RECORDS PROVIDED:

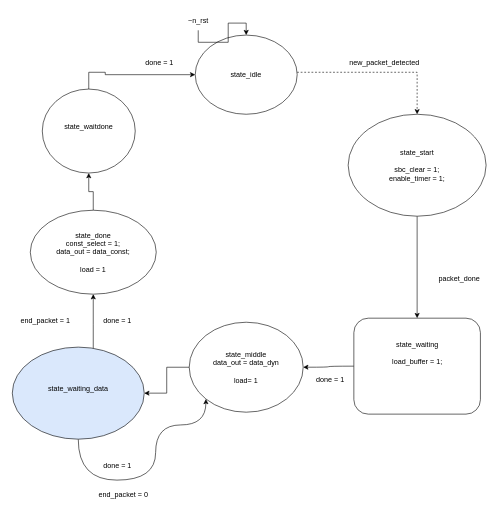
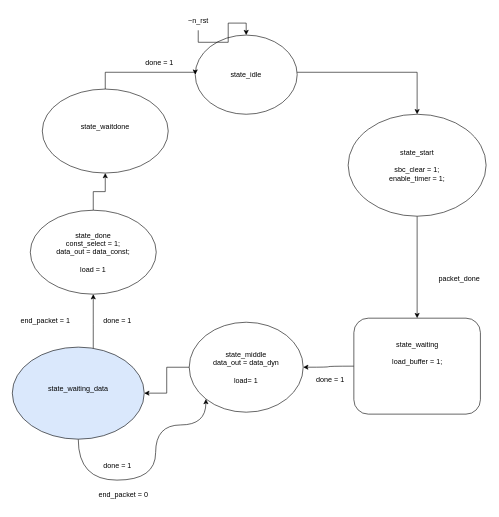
  <mxCell id="0" />
  <mxCell id="1" parent="0" />
- <mxCell id="2" style="edgeStyle=orthogonalEdgeStyle;rounded=0;orthogonalLoop=1;jettySize=auto;html=1;entryX=0.5;entryY=0;entryDx=0;entryDy=0;verticalAlign=top;dashed=1;" edge="1" parent="1" source="3" target="5"><mxGeometry relative="1" as="geometry"><Array as="points"><mxPoint x="695" y="120" /></Array></mxGeometry></mxCell>
+ <mxCell id="2" style="edgeStyle=orthogonalEdgeStyle;rounded=0;orthogonalLoop=1;jettySize=auto;html=1;entryX=0.5;entryY=0;entryDx=0;entryDy=0;verticalAlign=top;" edge="1" parent="1" source="3" target="5"><mxGeometry relative="1" as="geometry"><Array as="points"><mxPoint x="695" y="120" /></Array></mxGeometry></mxCell>
  <mxCell id="3" value="state_idle" style="ellipse;whiteSpace=wrap;html=1;" vertex="1" parent="1"><mxGeometry x="325" y="58" width="170" height="132" as="geometry" /></mxCell>
  <mxCell id="4" style="edgeStyle=orthogonalEdgeStyle;rounded=0;orthogonalLoop=1;jettySize=auto;html=1;exitX=0.5;exitY=1;exitDx=0;exitDy=0;entryX=0.5;entryY=0;entryDx=0;entryDy=0;" edge="1" parent="1" source="5" target="15"><mxGeometry relative="1" as="geometry" /></mxCell>
  <mxCell id="5" value="&lt;div&gt;state_start&lt;/div&gt;&lt;div&gt;&lt;br&gt;&lt;/div&gt;&lt;div&gt;sbc_clear = 1;&lt;/div&gt;&lt;div&gt;enable_timer = 1;&lt;/div&gt;" style="ellipse;whiteSpace=wrap;html=1;verticalAlign=middle;" vertex="1" parent="1"><mxGeometry x="580" y="190" width="230" height="170" as="geometry" /></mxCell>
- <mxCell id="6" value="new_packet_detected" style="text;html=1;align=center;verticalAlign=middle;resizable=0;points=[];autosize=1;strokeColor=none;fillColor=none;" vertex="1" parent="1"><mxGeometry x="570" y="90" width="140" height="30" as="geometry" /></mxCell>
  <mxCell id="7" style="edgeStyle=orthogonalEdgeStyle;rounded=0;orthogonalLoop=1;jettySize=auto;html=1;entryX=0.5;entryY=0;entryDx=0;entryDy=0;" edge="1" parent="1" source="8" target="3"><mxGeometry relative="1" as="geometry" /></mxCell>
  <mxCell id="8" value="~n_rst" style="text;html=1;align=center;verticalAlign=middle;resizable=0;points=[];autosize=1;strokeColor=none;fillColor=none;" vertex="1" parent="1"><mxGeometry x="300" y="20" width="60" height="30" as="geometry" /></mxCell>
  <mxCell id="9" style="edgeStyle=orthogonalEdgeStyle;rounded=0;orthogonalLoop=1;jettySize=auto;html=1;entryX=1;entryY=0.5;entryDx=0;entryDy=0;" edge="1" parent="1" source="10" target="21"><mxGeometry relative="1" as="geometry" /></mxCell>
  <mxCell id="10" value="&lt;div&gt;state_middle&lt;/div&gt;&lt;div&gt;data_out = data_dyn&lt;/div&gt;&lt;div&gt;&lt;br&gt;&lt;/div&gt;&lt;div&gt;load= 1&lt;/div&gt;" style="ellipse;whiteSpace=wrap;html=1;verticalAlign=middle;" vertex="1" parent="1"><mxGeometry x="315" y="536.75" width="190" height="150" as="geometry" /></mxCell>
  <mxCell id="11" value="end_packet = 1" style="text;html=1;align=center;verticalAlign=middle;resizable=0;points=[];autosize=1;strokeColor=none;fillColor=none;" vertex="1" parent="1"><mxGeometry x="20" y="520" width="110" height="30" as="geometry" /></mxCell>
  <mxCell id="12" style="edgeStyle=orthogonalEdgeStyle;rounded=0;orthogonalLoop=1;jettySize=auto;html=1;entryX=0.5;entryY=1;entryDx=0;entryDy=0;" edge="1" parent="1" source="13" target="17"><mxGeometry relative="1" as="geometry" /></mxCell>
  <mxCell id="13" value="&lt;div&gt;state_done&lt;/div&gt;&lt;div&gt;const_select = 1;&lt;/div&gt;&lt;div&gt;data_out = data_const;&lt;/div&gt;&lt;div&gt;&lt;br&gt;&lt;/div&gt;&lt;div&gt;load = 1&lt;/div&gt;" style="ellipse;whiteSpace=wrap;html=1;" vertex="1" parent="1"><mxGeometry x="50" y="350" width="210" height="140" as="geometry" /></mxCell>
  <mxCell id="14" style="edgeStyle=orthogonalEdgeStyle;rounded=0;orthogonalLoop=1;jettySize=auto;html=1;exitX=0;exitY=0.5;exitDx=0;exitDy=0;entryX=1;entryY=0.5;entryDx=0;entryDy=0;curved=1;" edge="1" parent="1" source="15" target="10"><mxGeometry relative="1" as="geometry" /></mxCell>
  <mxCell id="15" value="&lt;div&gt;state_waiting&lt;/div&gt;&lt;div&gt;&lt;br&gt;&lt;/div&gt;&lt;div&gt;load_buffer = 1;&lt;/div&gt;&lt;div&gt;&lt;br&gt;&lt;/div&gt;&lt;div&gt;&lt;br&gt;&lt;/div&gt;&lt;div&gt;&lt;br&gt;&lt;/div&gt;" style="whiteSpace=wrap;html=1;verticalAlign=middle;rounded=1;" vertex="1" parent="1"><mxGeometry x="589.5" y="530" width="211" height="160" as="geometry" /></mxCell>
  <mxCell id="16" style="edgeStyle=orthogonalEdgeStyle;rounded=0;orthogonalLoop=1;jettySize=auto;html=1;entryX=0;entryY=0.5;entryDx=0;entryDy=0;exitX=0.5;exitY=0;exitDx=0;exitDy=0;" edge="1" parent="1" source="17" target="3"><mxGeometry relative="1" as="geometry"><Array as="points"><mxPoint x="175" y="120" /></Array></mxGeometry></mxCell>
- <mxCell id="17" value="&lt;div&gt;state_waitdone&lt;/div&gt;&lt;div&gt;&lt;br&gt;&lt;/div&gt;" style="ellipse;whiteSpace=wrap;html=1;" vertex="1" parent="1"><mxGeometry x="70" y="148" width="155" height="140" as="geometry" /></mxCell>
+ <mxCell id="17" value="&lt;div&gt;state_waitdone&lt;/div&gt;&lt;div&gt;&lt;br&gt;&lt;/div&gt;" style="ellipse;whiteSpace=wrap;html=1;" vertex="1" parent="1"><mxGeometry x="70" y="148" width="210" height="140" as="geometry" /></mxCell>
  <mxCell id="18" value="done = 1" style="text;html=1;align=center;verticalAlign=middle;resizable=0;points=[];autosize=1;strokeColor=none;fillColor=none;" vertex="1" parent="1"><mxGeometry x="230" y="90" width="70" height="30" as="geometry" /></mxCell>
  <mxCell id="19" style="edgeStyle=orthogonalEdgeStyle;rounded=0;orthogonalLoop=1;jettySize=auto;html=1;entryX=0.5;entryY=1;entryDx=0;entryDy=0;" edge="1" parent="1" source="21" target="13"><mxGeometry relative="1" as="geometry"><Array as="points"><mxPoint x="155" y="540" /><mxPoint x="155" y="540" /></Array></mxGeometry></mxCell>
  <mxCell id="20" style="edgeStyle=orthogonalEdgeStyle;rounded=0;orthogonalLoop=1;jettySize=auto;html=1;entryX=0;entryY=1;entryDx=0;entryDy=0;curved=1;" edge="1" parent="1" source="21" target="10"><mxGeometry relative="1" as="geometry"><Array as="points"><mxPoint x="130" y="800" /><mxPoint x="259" y="800" /><mxPoint x="259" y="708" /></Array></mxGeometry></mxCell>
  <mxCell id="21" value="&lt;div&gt;state_waiting_data&lt;/div&gt;&lt;div&gt;&lt;br&gt;&lt;/div&gt;" style="ellipse;whiteSpace=wrap;html=1;fillColor=#dae8fc;" vertex="1" parent="1"><mxGeometry x="20" y="578.25" width="220" height="153.5" as="geometry" /></mxCell>
  <mxCell id="22" value="end_packet = 0" style="text;html=1;align=center;verticalAlign=middle;resizable=0;points=[];autosize=1;strokeColor=none;fillColor=none;" vertex="1" parent="1"><mxGeometry x="150" y="810" width="110" height="30" as="geometry" /></mxCell>
  <mxCell id="23" value="done = 1" style="text;html=1;align=center;verticalAlign=middle;resizable=0;points=[];autosize=1;strokeColor=none;fillColor=none;" vertex="1" parent="1"><mxGeometry x="515" y="618" width="70" height="30" as="geometry" /></mxCell>
  <mxCell id="24" value="done = 1" style="text;html=1;align=center;verticalAlign=middle;resizable=0;points=[];autosize=1;strokeColor=none;fillColor=none;" vertex="1" parent="1"><mxGeometry x="160" y="520" width="70" height="30" as="geometry" /></mxCell>
  <mxCell id="25" value="done = 1" style="text;html=1;align=center;verticalAlign=middle;resizable=0;points=[];autosize=1;strokeColor=none;fillColor=none;" vertex="1" parent="1"><mxGeometry x="160" y="762" width="70" height="30" as="geometry" /></mxCell>
  <mxCell id="26" value="packet_done" style="text;html=1;align=center;verticalAlign=middle;resizable=0;points=[];autosize=1;strokeColor=none;fillColor=none;" vertex="1" parent="1"><mxGeometry x="720" y="450" width="90" height="30" as="geometry" /></mxCell>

WHAT YOU WILL DO: Report every line of the entries above that contains the string "exitX", matching case exactly.

TASK RESULT:
  <mxCell id="4" style="edgeStyle=orthogonalEdgeStyle;rounded=0;orthogonalLoop=1;jettySize=auto;html=1;exitX=0.5;exitY=1;exitDx=0;exitDy=0;entryX=0.5;entryY=0;entryDx=0;entryDy=0;" edge="1" parent="1" source="5" target="15"><mxGeometry relative="1" as="geometry" /></mxCell>
  <mxCell id="14" style="edgeStyle=orthogonalEdgeStyle;rounded=0;orthogonalLoop=1;jettySize=auto;html=1;exitX=0;exitY=0.5;exitDx=0;exitDy=0;entryX=1;entryY=0.5;entryDx=0;entryDy=0;curved=1;" edge="1" parent="1" source="15" target="10"><mxGeometry relative="1" as="geometry" /></mxCell>
  <mxCell id="16" style="edgeStyle=orthogonalEdgeStyle;rounded=0;orthogonalLoop=1;jettySize=auto;html=1;entryX=0;entryY=0.5;entryDx=0;entryDy=0;exitX=0.5;exitY=0;exitDx=0;exitDy=0;" edge="1" parent="1" source="17" target="3"><mxGeometry relative="1" as="geometry"><Array as="points"><mxPoint x="175" y="120" /></Array></mxGeometry></mxCell>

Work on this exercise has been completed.